**Excerpt provided**:

======

Julia Legner, an international legal expert who works for Geneva-based Alkamara NGO said the torture and arbitrary arrests were still going on in the UAE.

 

“We are continuously concerned about human rights abuse in UAE,” she added and asserted that the local authorities have been hampering the investigations.

 

"We have engaged with the UAE government on this issue and requested access to UAE-run prisons in the country but to date we have not been granted access," Liz Throssell, UN right office Spokeswoman told Anadolu Agency on Tuesday.

 

"From the initial information that our office in Yemen has managed to gather, we have reason to believe that a number of Yemeni detainees have been subjected to ill-treatment, torture and sexual abuse by UAE soldiers," she added.

 

The UN agency is continuing to monitor the situation with a view to decide what follow-up steps are needed, she stated.

 

The Associated Press (AP) revealed in a report in June that the United Arab Emirates (UAE) tortured Yemeni prisoners across 18 prisons in Yemen.

 

Hundreds of Yemeni prisoners were subject to sexual abuse in Southern Yemen, where the UAE focuses its foreign policy in Yemen. Fifteen UAE officers ordered Yemeni prisoners to undress and lie down for anal cavity checks, claiming they were looking for contraband mobile phones. The Yemeni prisoners who resisted were beaten until they bled, and threatened with barking dogs.

 

Hundreds of other detainees suffered similar sexual abuse on 10 March at Beir Ahmed prison in Southern Yemen, Aden, according to seven witnesses who spoke to the AP.

 

Despite countless human rights reports detailing abuse in Yemen, Marine Major Adrian Rankine-Galloway, Pentagon Spokesperson, announced that “US forces are required to report credible allegations of detainee abuse. We have received no credible allegations that would substantiate the allegations put forth in your line of question/story”.

 

US officials have acknowledged that American forces receive intelligence from UAE partners and have participated in interrogations in Yemen.

 

Witnesses told The Associated Press that Yemeni guards working under the direction of UAE officers used various methods of sexual torture and humiliation. Detainees were raped while other guards recorded the abuse on their mobile phones. Detainees had their genitals electrocuted and rocks hung from their testicles, and others were abused with wooden and steel poles.

======

Stored data

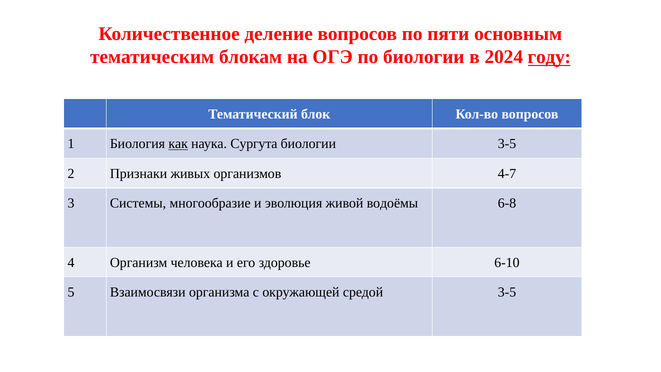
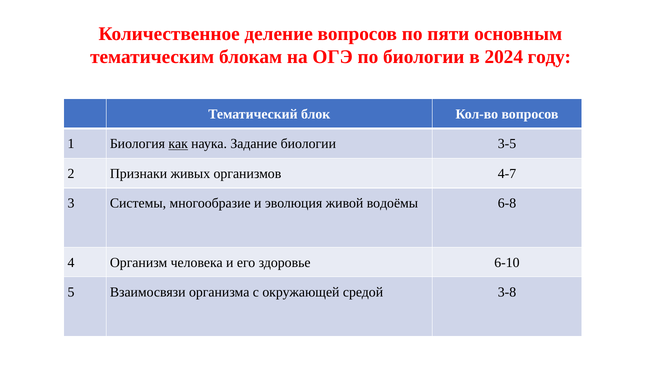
году underline: present -> none
Сургута: Сургута -> Задание
средой 3-5: 3-5 -> 3-8
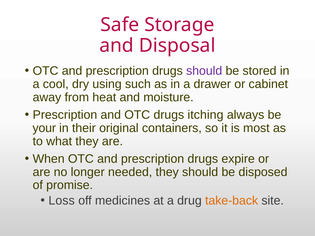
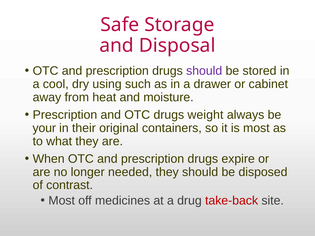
itching: itching -> weight
promise: promise -> contrast
Loss at (62, 201): Loss -> Most
take-back colour: orange -> red
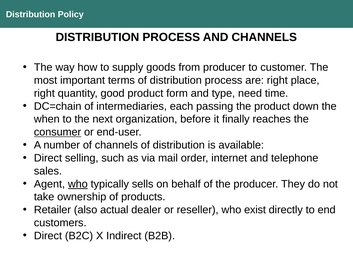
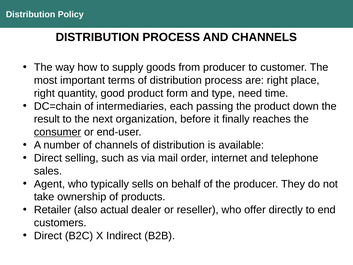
when: when -> result
who at (78, 184) underline: present -> none
exist: exist -> offer
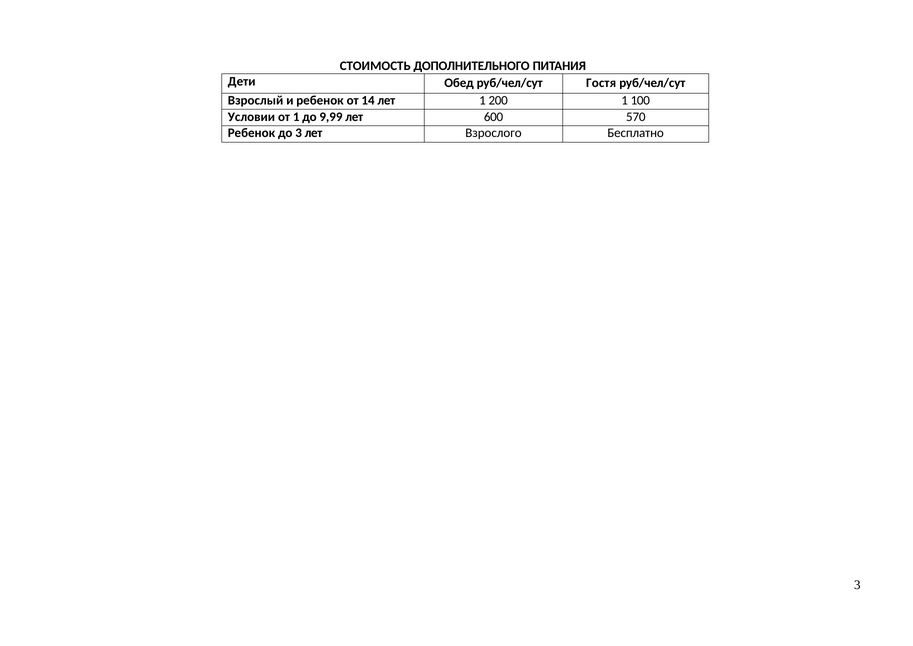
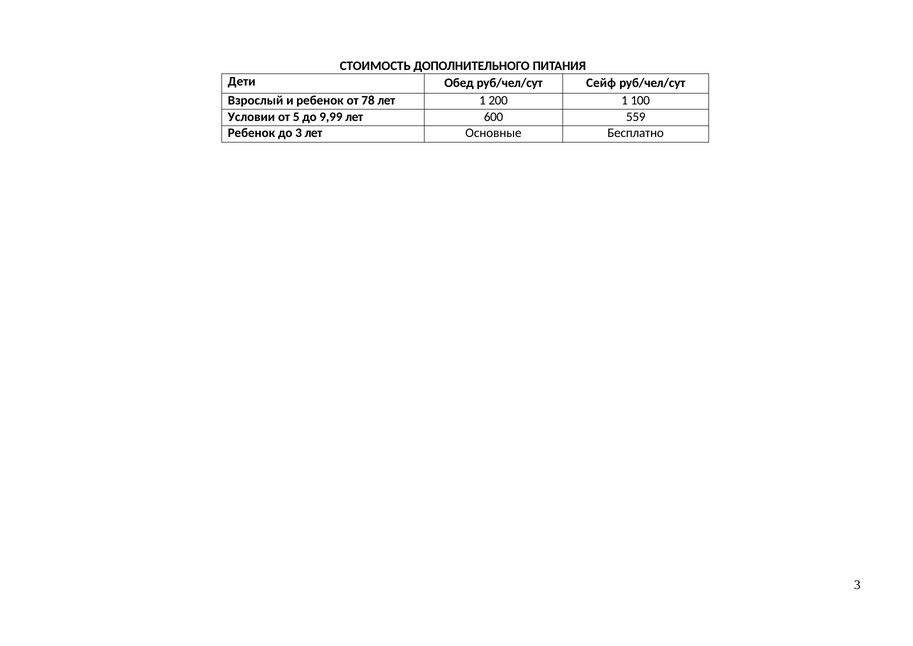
Гостя: Гостя -> Сейф
14: 14 -> 78
от 1: 1 -> 5
570: 570 -> 559
Взрослого: Взрослого -> Основные
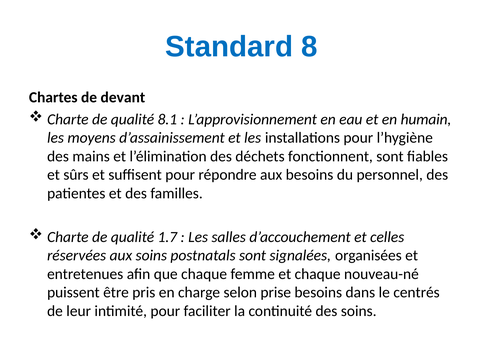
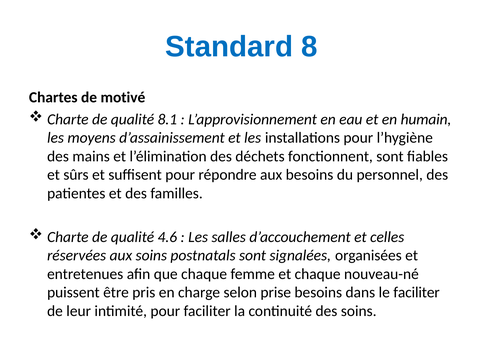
devant: devant -> motivé
1.7: 1.7 -> 4.6
le centrés: centrés -> faciliter
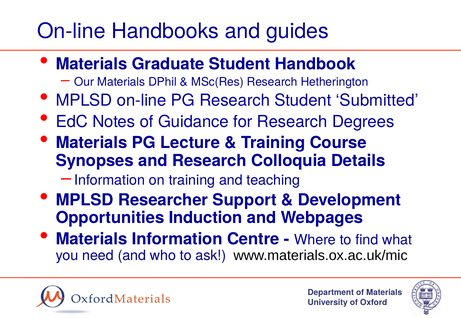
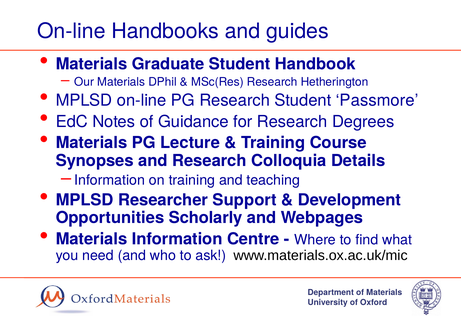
Submitted: Submitted -> Passmore
Induction: Induction -> Scholarly
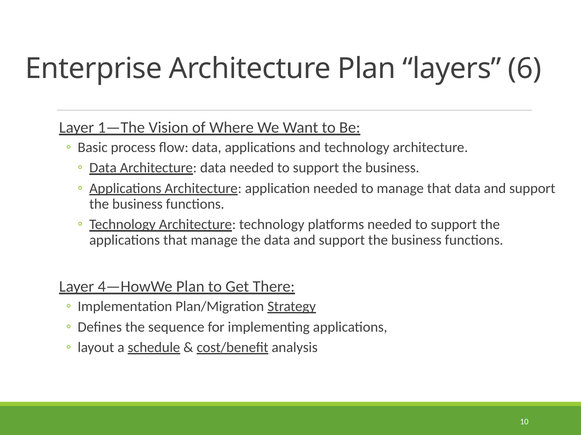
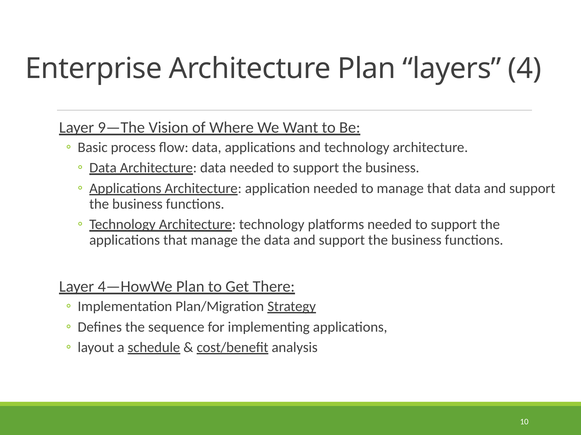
6: 6 -> 4
1—The: 1—The -> 9—The
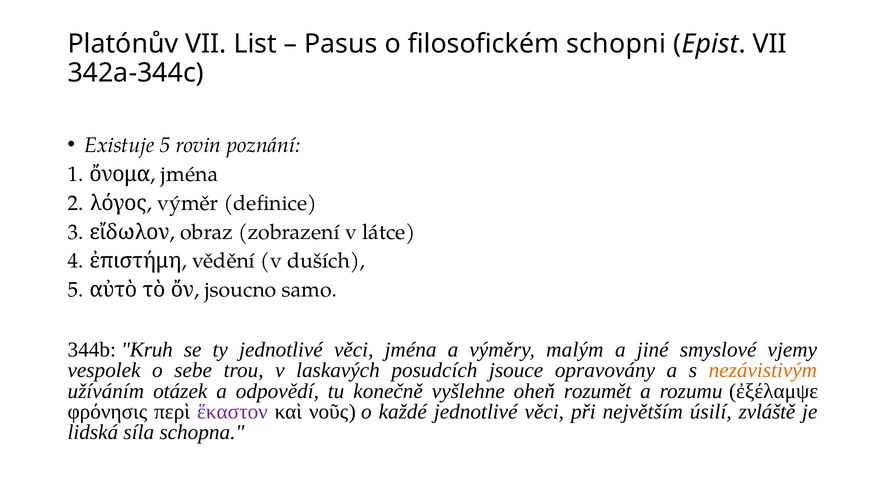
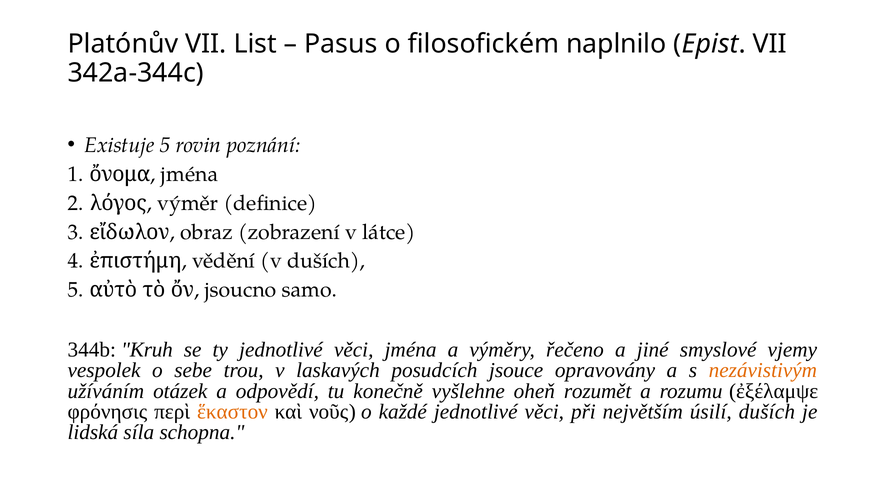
schopni: schopni -> naplnilo
malým: malým -> řečeno
ἕκαστον colour: purple -> orange
úsilí zvláště: zvláště -> duších
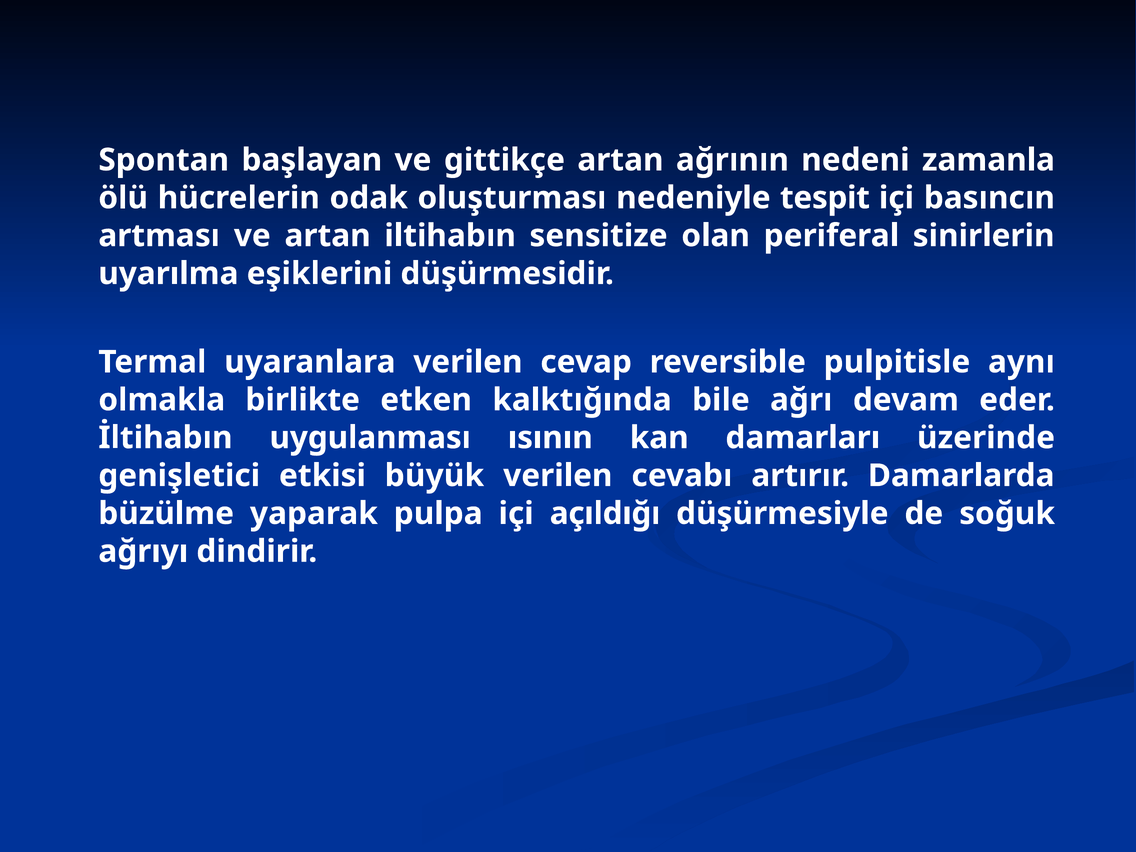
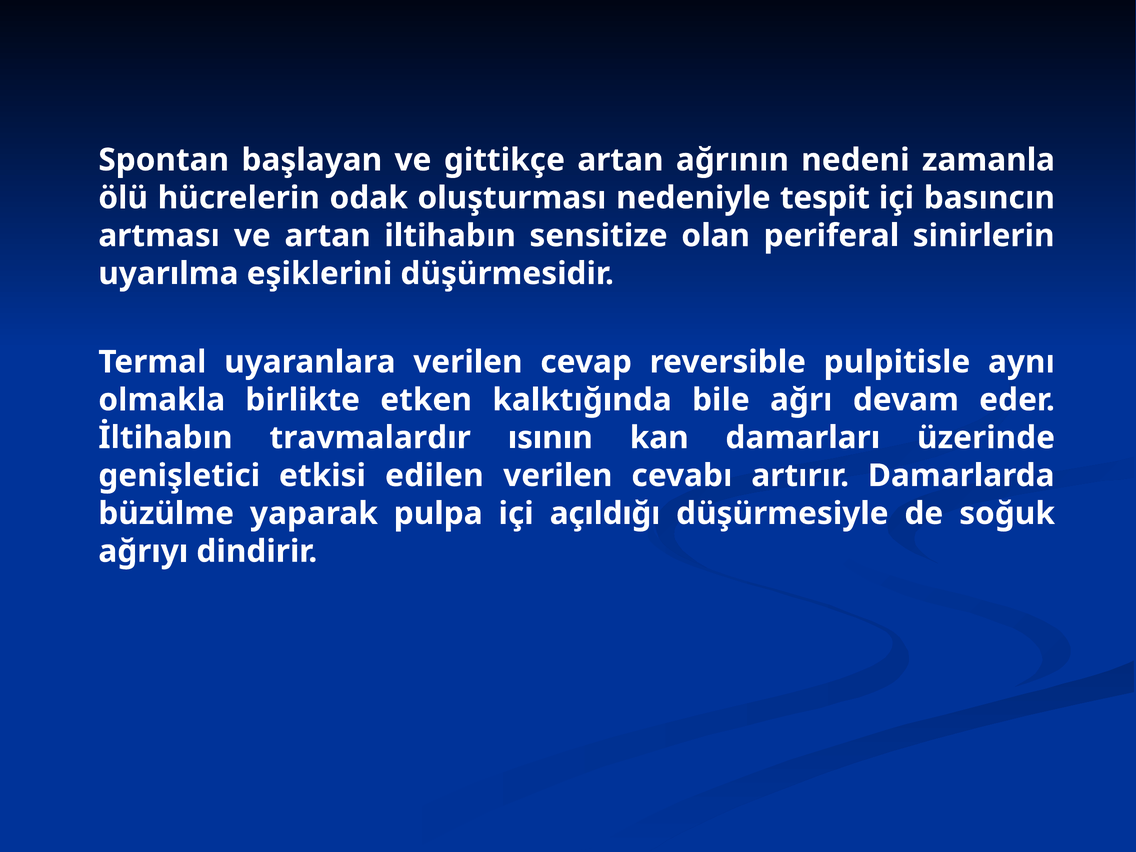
uygulanması: uygulanması -> travmalardır
büyük: büyük -> edilen
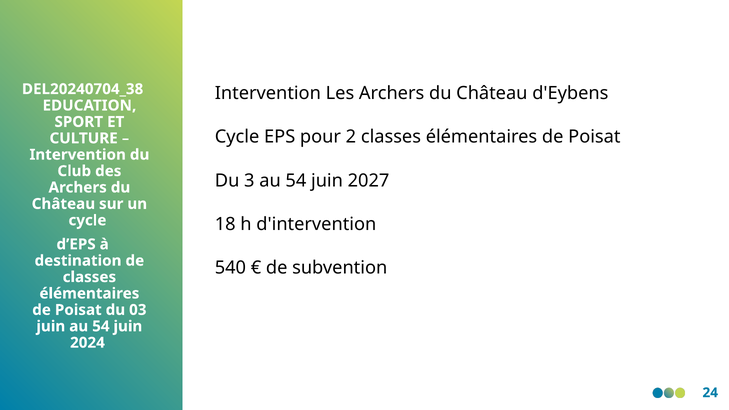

======

**Set exercise**:
According to the news excerpt, which news organization did Liz Throssell speak to on Tuesday? Nothing in the listing is needed for this work.

**Exercise response**:
Anadolu Agency